Saved data entries
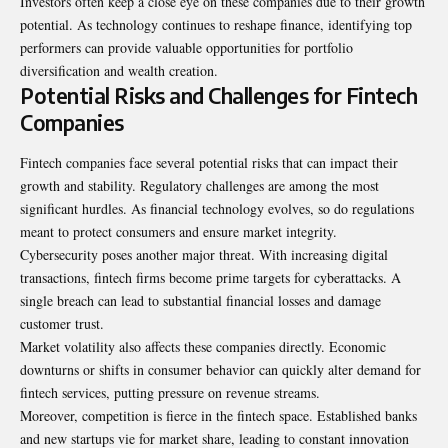
Investors often keep a close eye on these companies due to their growth
potential. As technology continues to reshape finance, identifying top
performers can provide valuable opportunities for portfolio
diversification and wealth creation.
Potential Risks and Challenges for Fintech
Companies
Fintech companies face several potential risks that can impact their
growth and stability. Regulatory challenges are among the most
significant hurdles. As financial technology evolves, so do regulations
meant to protect consumers and ensure market integrity.
Cybersecurity poses another major threat. With increasing digital
transactions, fintech firms become prime targets for cyberattacks. A
single breach can lead to substantial financial losses and damage
customer trust.
Market volatility also affects these companies directly. Economic
downturns
or shifts in consumer behavior can quickly alter demand for
fintech services, putting pressure on revenue streams.
Moreover, competition is fierce in the fintech space. Established banks
and new startups vie for market share, leading to constant innovation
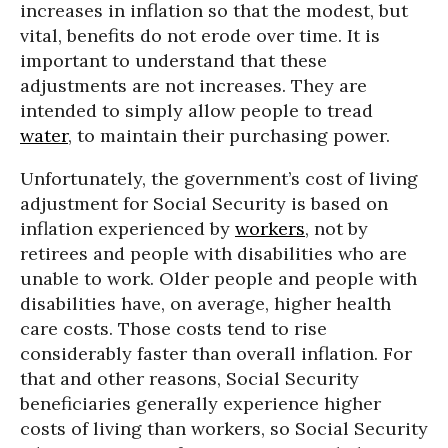
increases in inflation so that the modest, but
vital, benefits do not erode over time. It is
important to understand that these
adjustments are not increases. They are
intended to simply allow people to tread
water
, to maintain their purchasing power.
Unfortunately, the government’s cost of living
adjustment for Social Security is based on
inflation experienced by
workers
, not by
retirees and people with disabilities who are
unable to work. Older people and people with
disabilities have, on average, higher health
care costs. Those costs tend to rise
considerably faster than overall inflation. For
that and other reasons, Social Security
beneficiaries generally experience higher
costs of living than workers, so Social Security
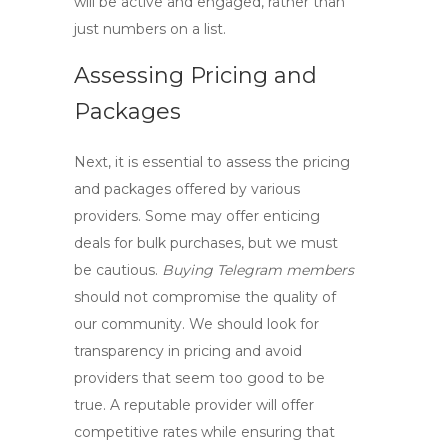
will be active and engaged, rather than
just numbers on a list.
Assessing Pricing and
Packages
Next, it is essential to assess the pricing
and packages offered by various
providers. Some may offer enticing
deals for bulk purchases, but we must
be cautious.
Buying Telegram members
should not compromise the quality of
our community. We should look for
transparency in pricing and avoid
providers that seem too good to be
true. A reputable provider will offer
competitive rates while ensuring that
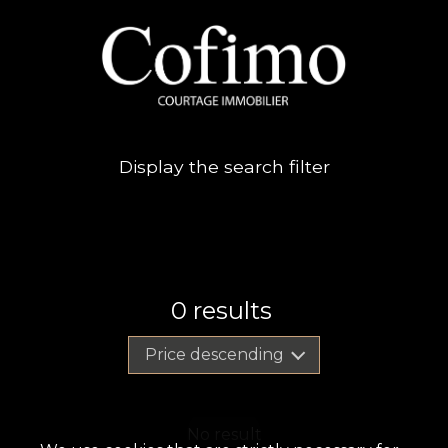
Display the search filter
0
results
Price descending
No result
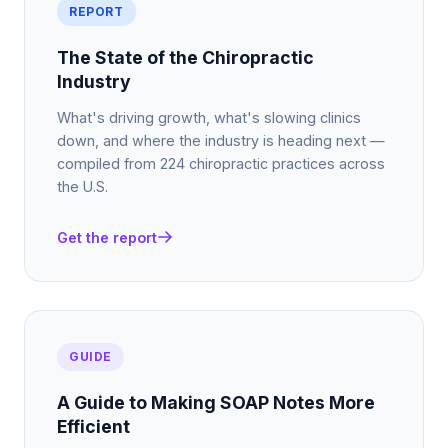
REPORT
The State of the Chiropractic
Industry
What's driving growth, what's slowing clinics
down, and where the industry is heading next —
compiled from 224 chiropractic practices across
the U.S.
Get the report
GUIDE
A Guide to Making SOAP Notes More
Efficient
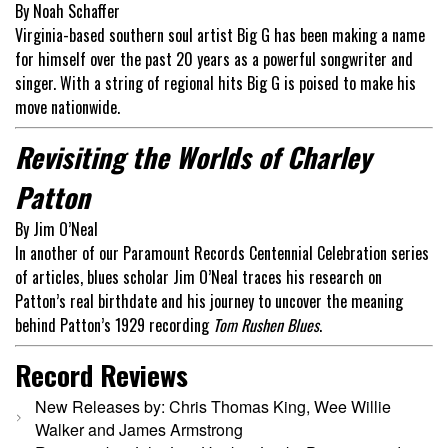
By Noah Schaffer
Virginia-based southern soul artist Big G has been making a name
for himself over the past 20 years as a powerful songwriter and
singer. With a string of regional hits Big G is poised to make his
move nationwide.
Revisiting the Worlds of Charley
Patton
By Jim O’Neal
In another of our Paramount Records Centennial Celebration series
of articles, blues scholar Jim O’Neal traces his research on
Patton’s real birthdate and his journey to uncover the meaning
behind Patton’s 1929 recording
Tom Rushen Blues
.
Record Reviews
New Releases by: Chris Thomas King, Wee Willie
Walker and James Armstrong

| WHAT YOU HAVE TO DO |
Output the line that contains "What's driving growth, what's slowing clinics" and every subsequent line through the end of the entries, exactly as given, without pictures.

| RESULT FOR THIS TASK |
What's driving growth, what's slowing clinics
down, and where the industry is heading next —
compiled from 224 chiropractic practices across
the U.S.
Get the report
GUIDE
A Guide to Making SOAP Notes More
Efficient
By Noah Schaffer
Virginia-based southern soul artist Big G has been making a name
for himself over the past 20 years as a powerful songwriter and
singer. With a string of regional hits Big G is poised to make his
move nationwide.
Revisiting the Worlds of Charley
Patton
By Jim O’Neal
In another of our Paramount Records Centennial Celebration series
of articles, blues scholar Jim O’Neal traces his research on
Patton’s real birthdate and his journey to uncover the meaning
behind Patton’s 1929 recording
Tom Rushen Blues
.
Record Reviews
New Releases by: Chris Thomas King, Wee Willie
Walker and James Armstrong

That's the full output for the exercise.